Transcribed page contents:
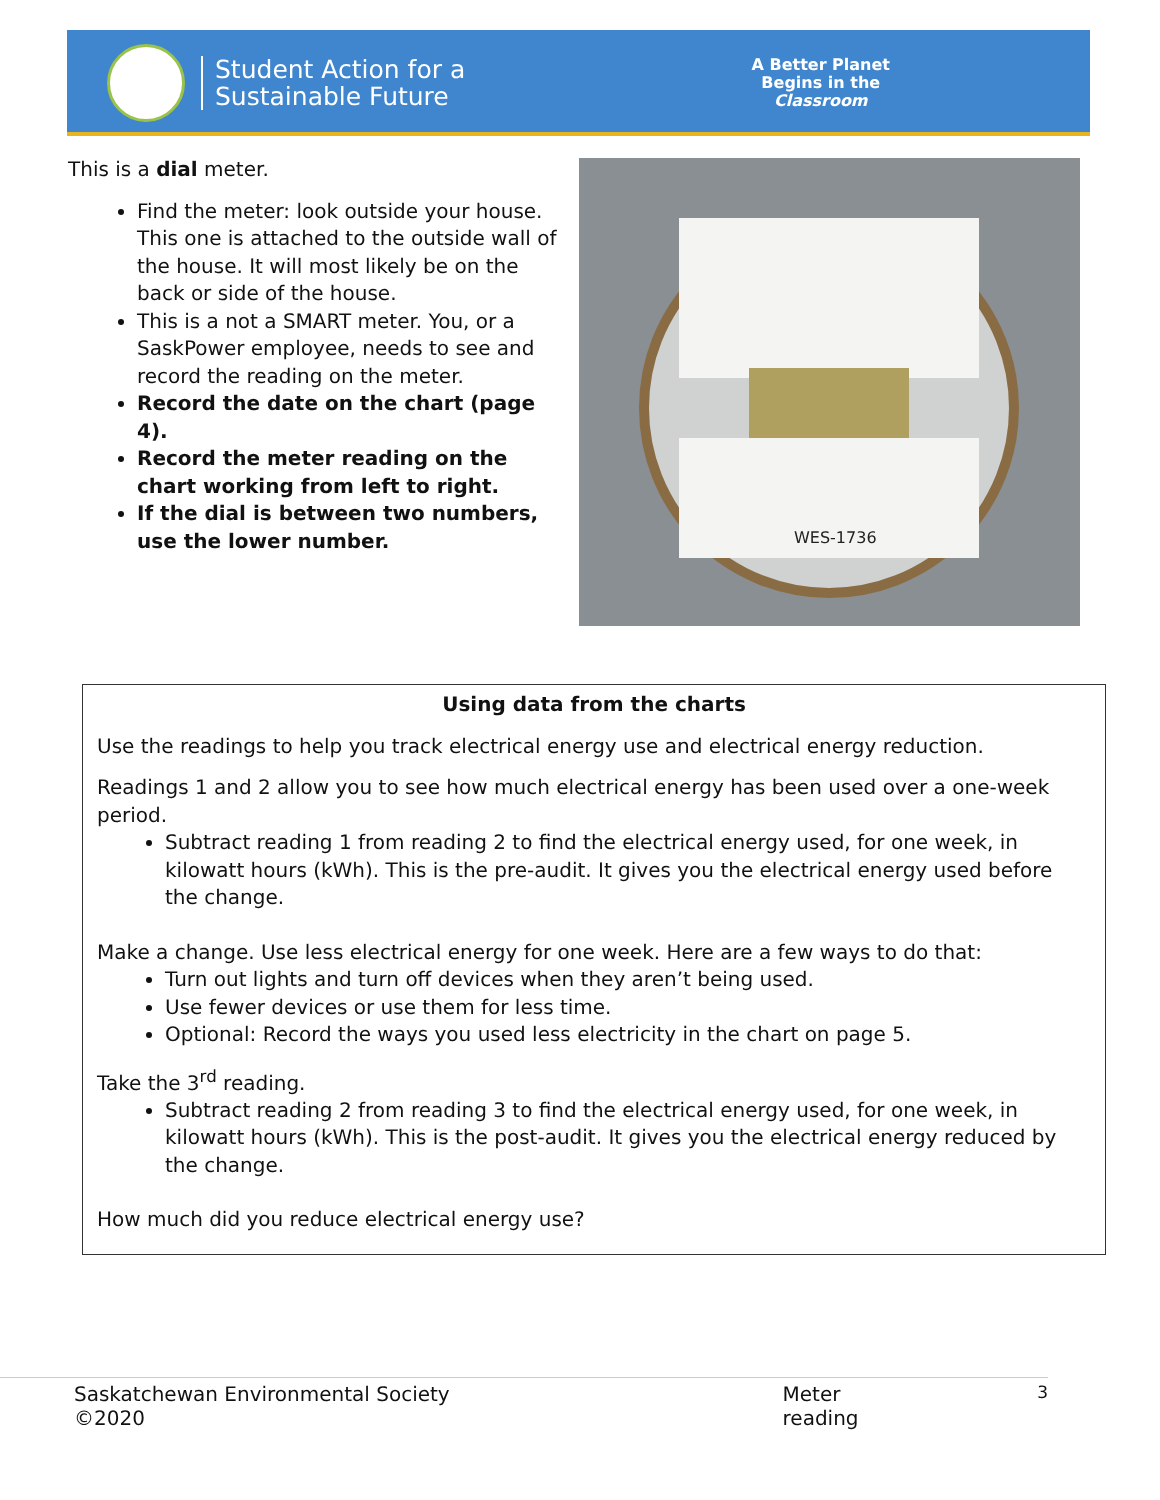Student Action for a
Sustainable Future
A Better Planet
Begins in the
Classroom
This is a dial meter.
Find the meter: look outside your house. This one is attached to the outside wall of the house. It will most likely be on the back or side of the house.
This is a not a SMART meter. You, or a SaskPower employee, needs to see and record the reading on the meter.
Record the date on the chart (page 4).
Record the meter reading on the chart working from left to right.
If the dial is between two numbers, use the lower number.
WES-1736
Using data from the charts
Use the readings to help you track electrical energy use and electrical energy reduction.
Readings 1 and 2 allow you to see how much electrical energy has been used over a one-week period.
Subtract reading 1 from reading 2 to find the electrical energy used, for one week, in kilowatt hours (kWh). This is the pre-audit. It gives you the electrical energy used before the change.
Make a change. Use less electrical energy for one week. Here are a few ways to do that:
Turn out lights and turn off devices when they aren’t being used.
Use fewer devices or use them for less time.
Optional: Record the ways you used less electricity in the chart on page 5.
Take the 3<sup>rd</sup> reading.
Subtract reading 2 from reading 3 to find the electrical energy used, for one week, in kilowatt hours (kWh). This is the post-audit. It gives you the electrical energy reduced by the change.
How much did you reduce electrical energy use?
Saskatchewan Environmental Society ©2020 Meter reading 3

Work request
Copy the records exactly. Skip any pictures.

Exercise output
Student Action for a
Sustainable Future
A Better Planet
Begins in the
Classroom
This is a dial meter.
Find the meter: look outside your house. This one is attached to the outside wall of the house. It will most likely be on the back or side of the house.
This is a not a SMART meter. You, or a SaskPower employee, needs to see and record the reading on the meter.
Record the date on the chart (page 4).
Record the meter reading on the chart working from left to right.
If the dial is between two numbers, use the lower number.
WES-1736
Using data from the charts
Use the readings to help you track electrical energy use and electrical energy reduction.
Readings 1 and 2 allow you to see how much electrical energy has been used over a one-week period.
Subtract reading 1 from reading 2 to find the electrical energy used, for one week, in kilowatt hours (kWh). This is the pre-audit. It gives you the electrical energy used before the change.
Make a change. Use less electrical energy for one week. Here are a few ways to do that:
Turn out lights and turn off devices when they aren’t being used.
Use fewer devices or use them for less time.
Optional: Record the ways you used less electricity in the chart on page 5.
Take the 3<sup>rd</sup> reading.
Subtract reading 2 from reading 3 to find the electrical energy used, for one week, in kilowatt hours (kWh). This is the post-audit. It gives you the electrical energy reduced by the change.
How much did you reduce electrical energy use?
Saskatchewan Environmental Society ©2020 Meter reading 3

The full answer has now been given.